ASSIGNED TASK:
Using the records below, locate all lines containing "Types" and return them.

(Extracted data entries)
-------
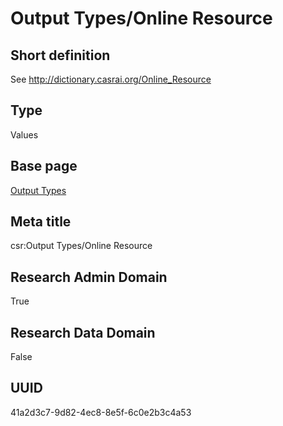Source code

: # Output Types/Online Resource
## Short definition
See http://dictionary.casrai.org/Online_Resource
## Type
Values
## Base page
[Output Types](https://github.com/EuroCRIS/CASRAI-Dictionairies/blob/main/Objects/Output%20Types.md)
## Meta title
csr:Output Types/Online Resource
## Research Admin Domain
True
## Research Data Domain
False
## UUID
41a2d3c7-9d82-4ec8-8e5f-6c0e2b3c4a53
-------
RESULT BELOW:
: # Output Types/Online Resource
[Output Types](https://github.com/EuroCRIS/CASRAI-Dictionairies/blob/main/Objects/Output%20Types.md)
csr:Output Types/Online Resource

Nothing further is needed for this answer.